[Records for the exercise — start]

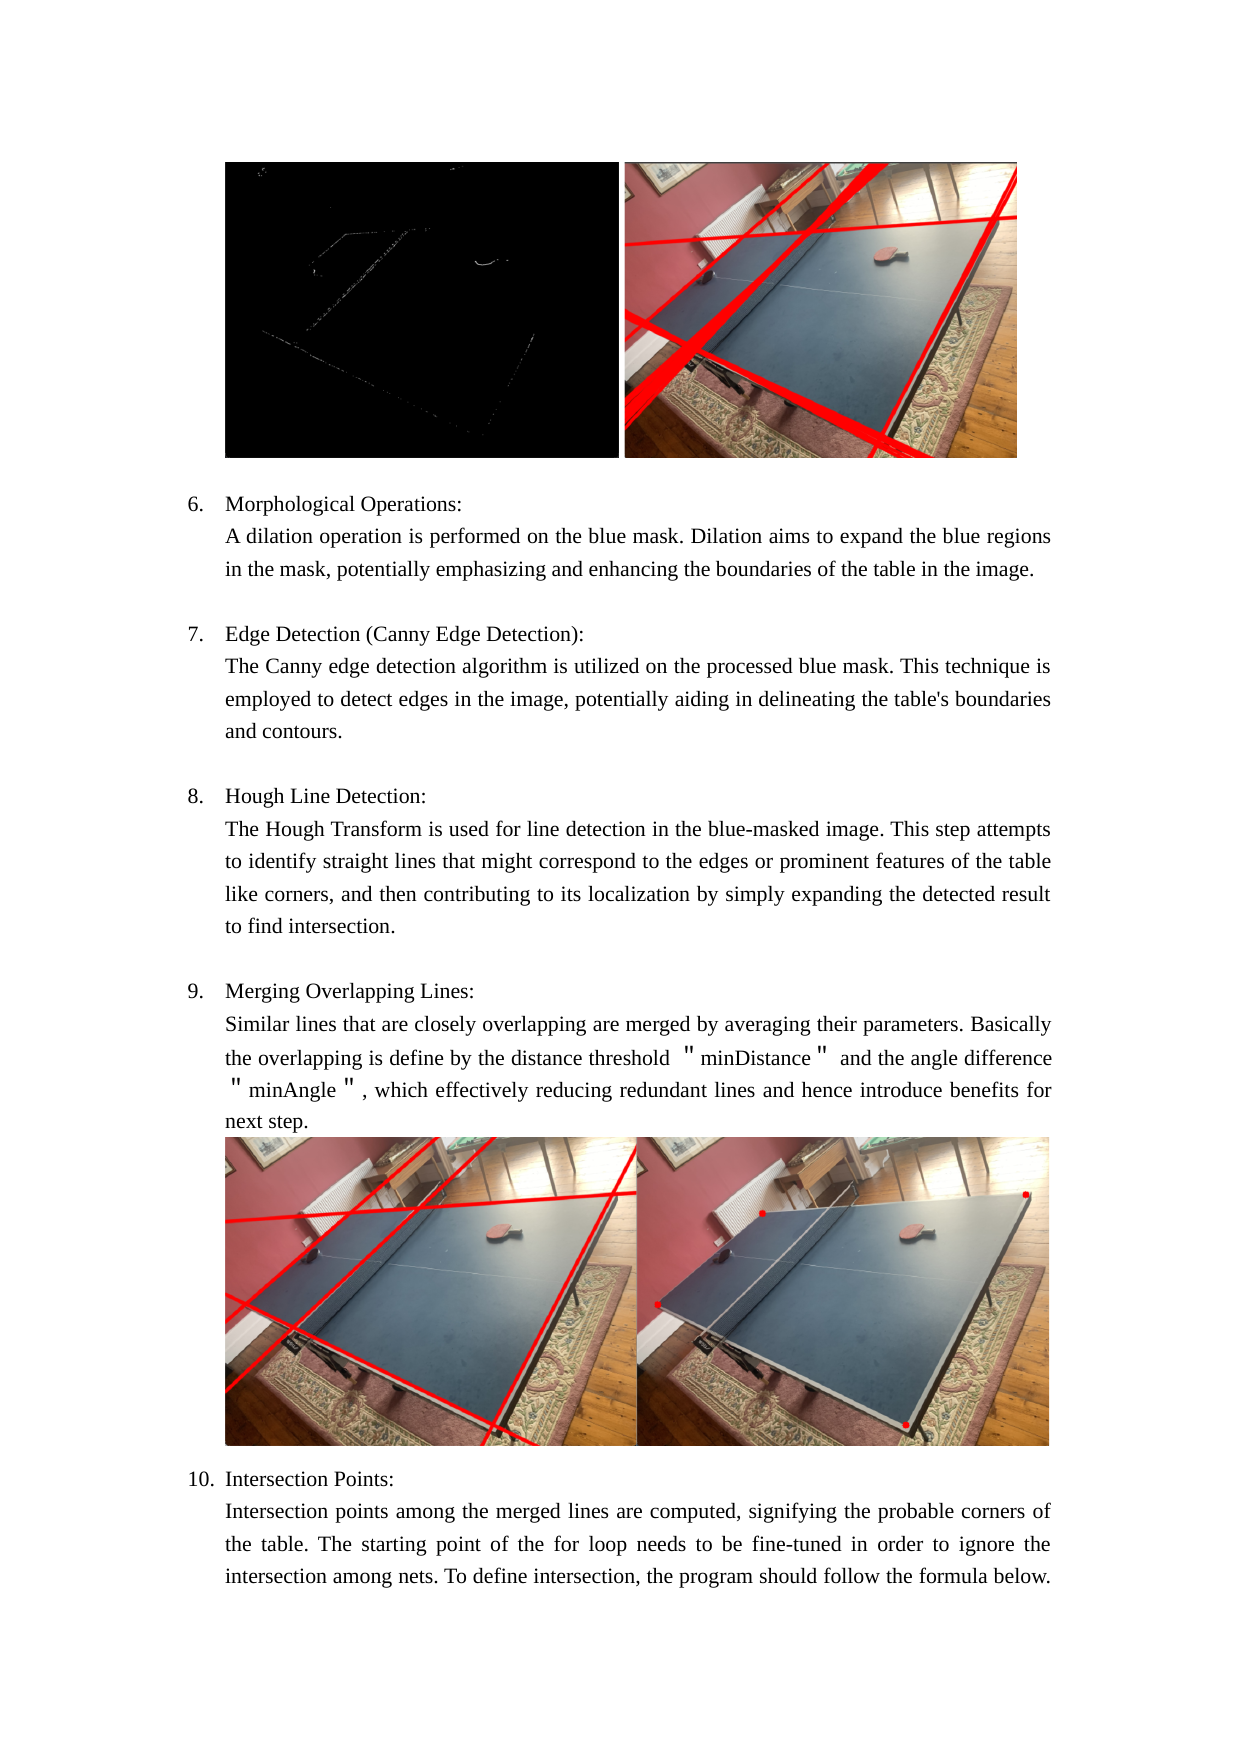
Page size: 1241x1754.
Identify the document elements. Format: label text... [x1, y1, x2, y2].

picture [624, 162, 1017, 458]
picture [225, 162, 619, 458]
list Similar lines that are closely overlapping are merged by averaging their parameters. Basically the overlapping is define by the distance threshold ＂minDistance＂ and the angle difference ＂minAngle＂, which effectively reducing redundant lines and hence introduce benefits for next step. [225, 1007, 1053, 1137]
text A dilation operation is performed on the blue mask. Dilation aims to expand the blue regions in the mask, potentially emphasizing and enhancing the boundaries of the table in the image. [225, 519, 1053, 584]
list Intersection Points: [187, 1462, 1053, 1494]
text The Canny edge detection algorithm is utilized on the processed blue mask. This technique is employed to detect edges in the image, potentially aiding in delineating the table's boundaries and contours. [225, 649, 1053, 747]
list Merging Overlapping Lines: [187, 974, 1053, 1007]
list Intersection points among the merged lines are computed, signifying the probable corners of the table. The starting point of the for loop needs to be fine-tuned in order to ignore the intersection among nets. To define intersection, the program should follow the formula below. [225, 1494, 1053, 1592]
list Edge Detection (Canny Edge Detection): [187, 617, 1053, 649]
text The Hough Transform is used for line detection in the blue-masked image. This step attempts to identify straight lines that might correspond to the edges or prominent features of the table like corners, and then contributing to its localization by simply expanding the detected result to find intersection. [225, 812, 1053, 942]
list Hough Line Detection: [187, 779, 1053, 812]
list Morphological Operations: [187, 487, 1053, 519]
picture [225, 1137, 1050, 1446]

[Records for the exercise — finish]

- Task item:
Each line in the entries above that includes the string "picture" should be extracted.

- Answer space:
picture [624, 162, 1017, 458]
picture [225, 162, 619, 458]
picture [225, 1137, 1050, 1446]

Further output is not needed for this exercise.